The Internal Revenue Code provides for an exclusion on the sale of a principal residence for an amount not to exceed $500,000, for which no federal income tax is due. The term "universal exclusion" refers to the $250,000 ($500,000 for married couples filing jointly) of profit that is excluded from federal taxation when a taxpayer sells a principal residence after:

• Owning it for not less than 2 years; and
• Occupying it as a principal residence for not less than 2 out of the 5 years prior to the resale; and
• Providing the taxpayer hasn't claimed the exclusion on the sale of another residence within the 2 years prior to the resale.

(Please note that all 3 requirements must be satisfied. [See worksheet.])

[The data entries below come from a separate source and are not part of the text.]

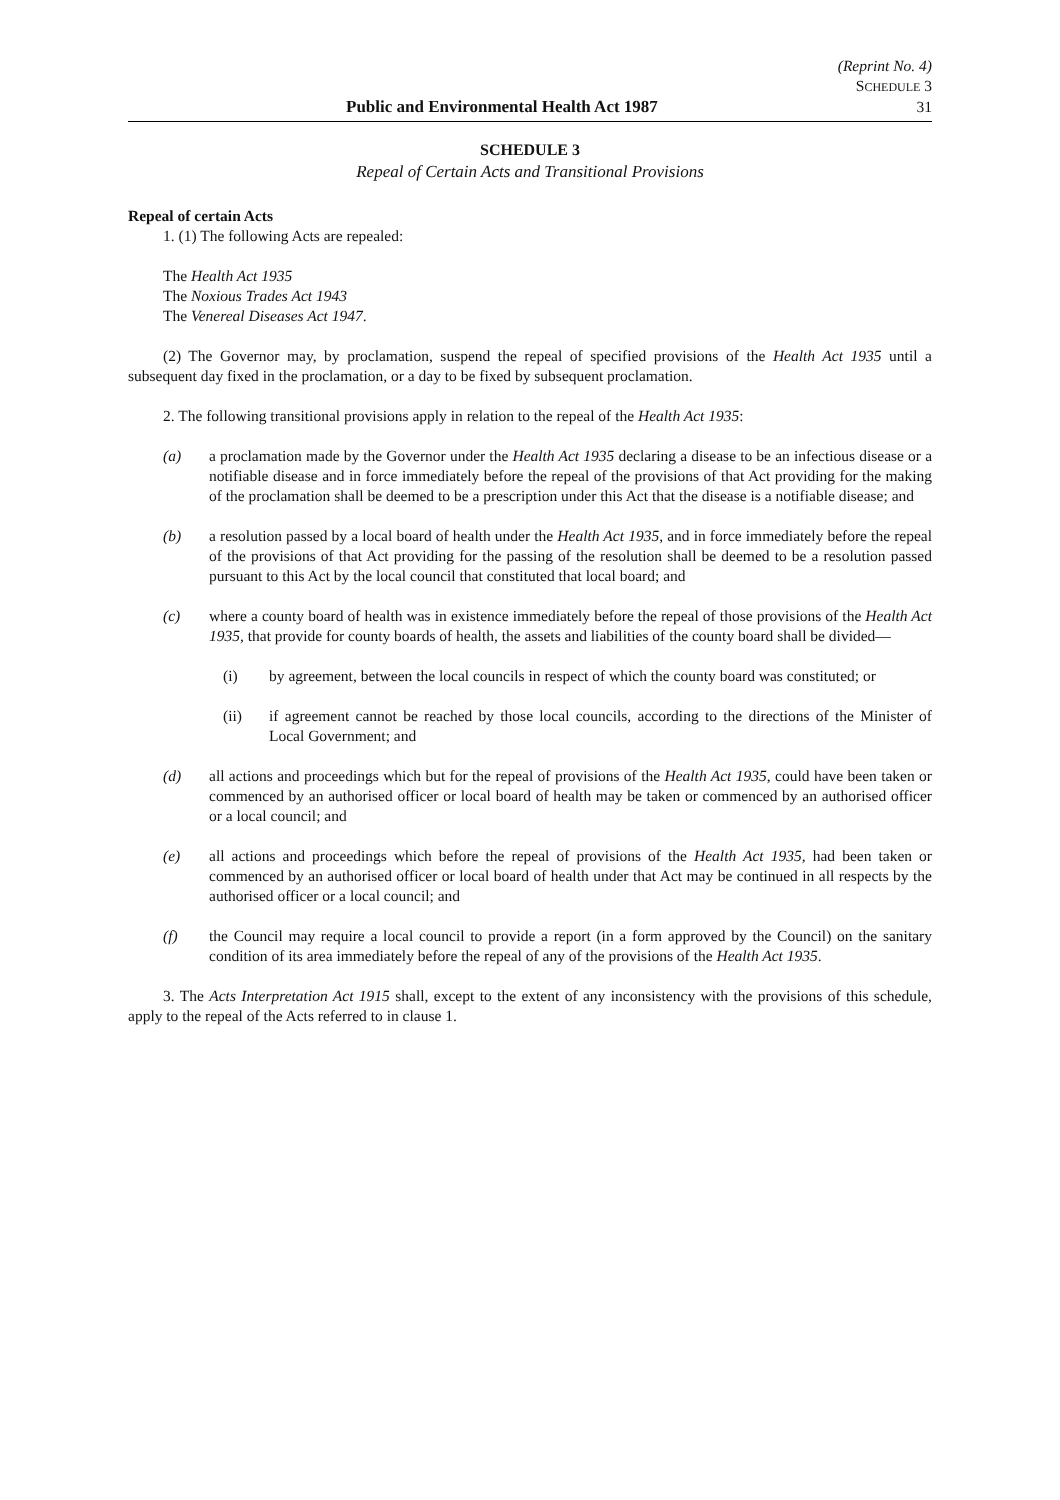(Reprint No. 4)
SCHEDULE 3
Public and Environmental Health Act 1987 31
SCHEDULE 3
Repeal of Certain Acts and Transitional Provisions
Repeal of certain Acts
1. (1) The following Acts are repealed:
The Health Act 1935
The Noxious Trades Act 1943
The Venereal Diseases Act 1947.
(2) The Governor may, by proclamation, suspend the repeal of specified provisions of the Health Act 1935 until a subsequent day fixed in the proclamation, or a day to be fixed by subsequent proclamation.
2. The following transitional provisions apply in relation to the repeal of the Health Act 1935:
(a) a proclamation made by the Governor under the Health Act 1935 declaring a disease to be an infectious disease or a notifiable disease and in force immediately before the repeal of the provisions of that Act providing for the making of the proclamation shall be deemed to be a prescription under this Act that the disease is a notifiable disease; and
(b) a resolution passed by a local board of health under the Health Act 1935, and in force immediately before the repeal of the provisions of that Act providing for the passing of the resolution shall be deemed to be a resolution passed pursuant to this Act by the local council that constituted that local board; and
(c) where a county board of health was in existence immediately before the repeal of those provisions of the Health Act 1935, that provide for county boards of health, the assets and liabilities of the county board shall be divided—
(i) by agreement, between the local councils in respect of which the county board was constituted; or
(ii) if agreement cannot be reached by those local councils, according to the directions of the Minister of Local Government; and
(d) all actions and proceedings which but for the repeal of provisions of the Health Act 1935, could have been taken or commenced by an authorised officer or local board of health may be taken or commenced by an authorised officer or a local council; and
(e) all actions and proceedings which before the repeal of provisions of the Health Act 1935, had been taken or commenced by an authorised officer or local board of health under that Act may be continued in all respects by the authorised officer or a local council; and
(f) the Council may require a local council to provide a report (in a form approved by the Council) on the sanitary condition of its area immediately before the repeal of any of the provisions of the Health Act 1935.
3. The Acts Interpretation Act 1915 shall, except to the extent of any inconsistency with the provisions of this schedule, apply to the repeal of the Acts referred to in clause 1.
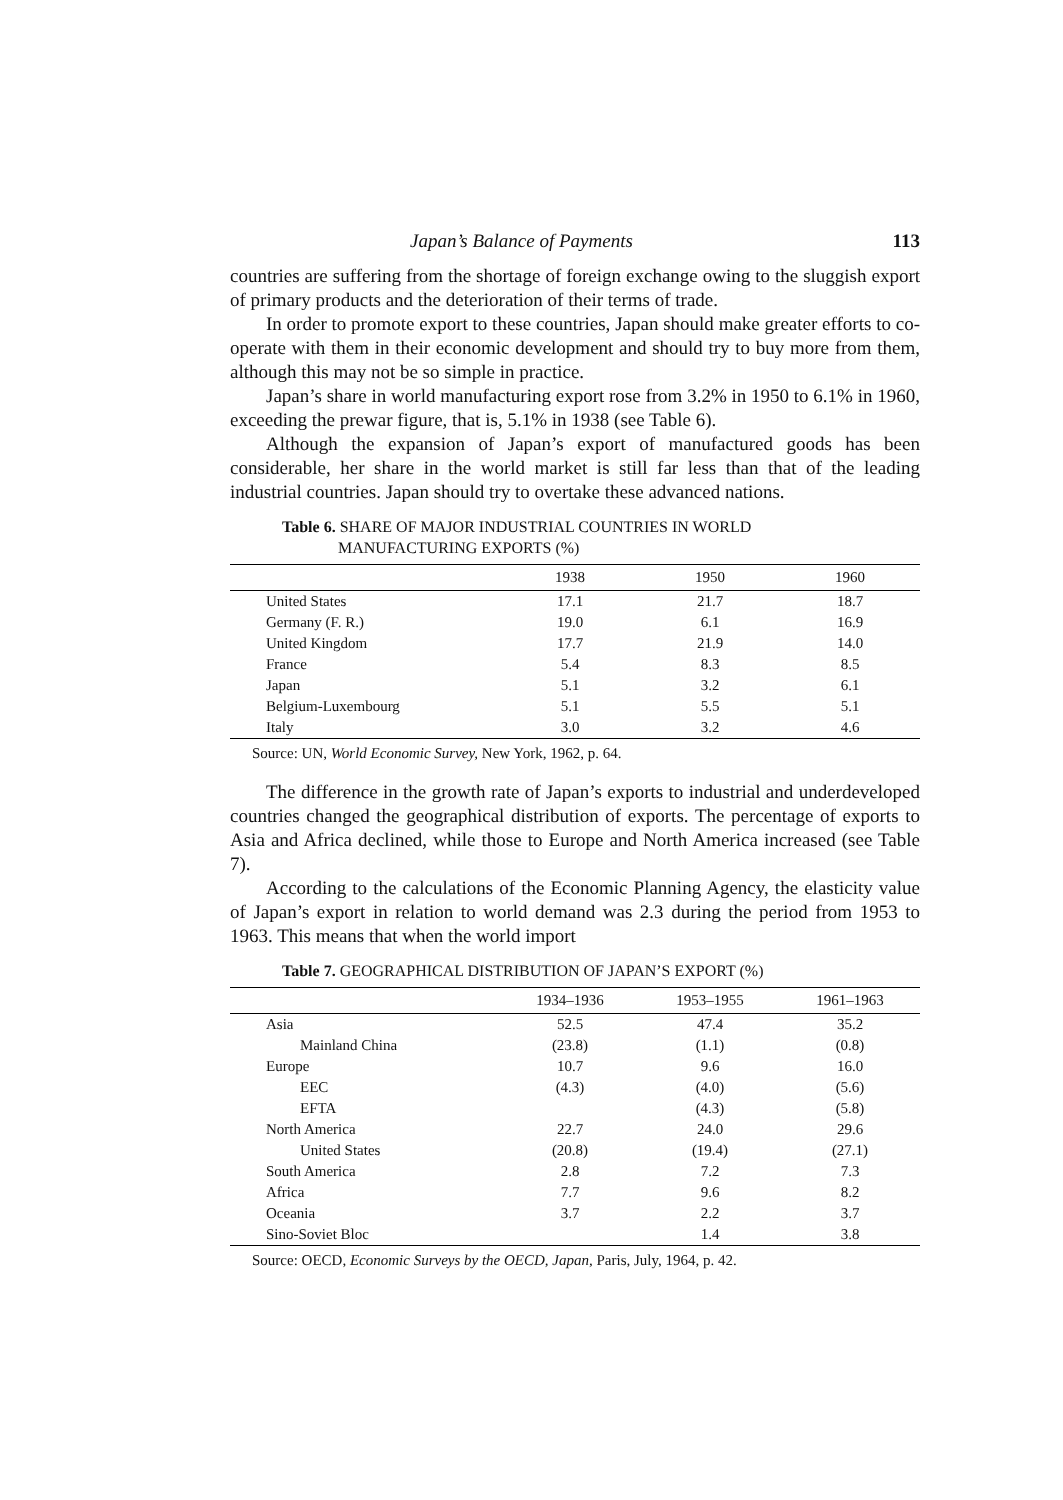Japan’s Balance of Payments 113
countries are suffering from the shortage of foreign exchange owing to the sluggish export of primary products and the deterioration of their terms of trade.
In order to promote export to these countries, Japan should make greater efforts to co-operate with them in their economic development and should try to buy more from them, although this may not be so simple in practice.
Japan’s share in world manufacturing export rose from 3.2% in 1950 to 6.1% in 1960, exceeding the prewar figure, that is, 5.1% in 1938 (see Table 6).
Although the expansion of Japan’s export of manufactured goods has been considerable, her share in the world market is still far less than that of the leading industrial countries. Japan should try to overtake these advanced nations.
Table 6. SHARE OF MAJOR INDUSTRIAL COUNTRIES IN WORLD
MANUFACTURING EXPORTS (%)
| | 1938 | 1950 | 1960 |
| --- | --- | --- | --- |
| United States | 17.1 | 21.7 | 18.7 |
| Germany (F. R.) | 19.0 | 6.1 | 16.9 |
| United Kingdom | 17.7 | 21.9 | 14.0 |
| France | 5.4 | 8.3 | 8.5 |
| Japan | 5.1 | 3.2 | 6.1 |
| Belgium-Luxembourg | 5.1 | 5.5 | 5.1 |
| Italy | 3.0 | 3.2 | 4.6 |
Source: UN, World Economic Survey, New York, 1962, p. 64.
The difference in the growth rate of Japan’s exports to industrial and underdeveloped countries changed the geographical distribution of exports. The percentage of exports to Asia and Africa declined, while those to Europe and North America increased (see Table 7).
According to the calculations of the Economic Planning Agency, the elasticity value of Japan’s export in relation to world demand was 2.3 during the period from 1953 to 1963. This means that when the world import
Table 7. GEOGRAPHICAL DISTRIBUTION OF JAPAN’S EXPORT (%)
| | 1934–1936 | 1953–1955 | 1961–1963 |
| --- | --- | --- | --- |
| Asia | 52.5 | 47.4 | 35.2 |
| Mainland China | (23.8) | (1.1) | (0.8) |
| Europe | 10.7 | 9.6 | 16.0 |
| EEC | (4.3) | (4.0) | (5.6) |
| EFTA | | (4.3) | (5.8) |
| North America | 22.7 | 24.0 | 29.6 |
| United States | (20.8) | (19.4) | (27.1) |
| South America | 2.8 | 7.2 | 7.3 |
| Africa | 7.7 | 9.6 | 8.2 |
| Oceania | 3.7 | 2.2 | 3.7 |
| Sino-Soviet Bloc | | 1.4 | 3.8 |
Source: OECD, Economic Surveys by the OECD, Japan, Paris, July, 1964, p. 42.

Since many individuals often purchase vacation homes as an investment strategy for retirement, their long-term goal being to sell their current residence and take advantage of the universal exclusion, and then move into the vacation home and claim it as their principal residence. Prior to the enactment of Housing and Economic Recovery Act of 2008 ("HERA"), once they had met the ownership and occupancy requirements, they could resell the vacation home and again take advantage of the universal exclusion. This was a great strategy for converting real estate assets to cash and avoiding federal income taxes in the process. However, since the enactment of HERA, and specifically Section 3092 thereof, there is a new calculation to determine the amount of the universal exclusion that may be claimed for a vacation home that is purchased and later converted to a principal residence.

Specifically, the amount of the exclusion is now limited to the fraction of profit created when dividing the number of years the home was used as a principal residence by the total number of years the property has been owned. Consider the following example:

EXAMPLE: A married couple purchases a vacation home for $300,000. Ten years later, they sell their current principal residence, take advantage of the universal exclusion, and then make the vacation home their principal residence. Fifteen years after that, they resell the vacation home for $800,000. To summarize, this couple has owned the vacation home for 25 years, they've used it as their principal residence for 15 years, and they've realized a profit of $500,000 upon resale.

Prior to HERA, this couple could have excluded the entire $500,000 of profit on this former vacation home. As a result of HERA, they may exclude from federal taxation only 15/25ths, or 60%, of the $500,000 profit. This means that $300,000 of the $500,000 profit is tax free, but the couple must pay capital gains taxes on the remaining $200,000.

This new limitation applies to sales closing on or after January 1, 2009 and only to nonqualified use periods beginning on or after that date. In other words, when such a property is sold in the future, the periods of use as a vacation home or rental property that occurred before January 1, 2009 are treated as if the use was as a principal residence.

This Blog is not intended to be legal or tax advice and readers of this Blog should consult their own lawyer or tax preparer for legal or tax advice, as applicable.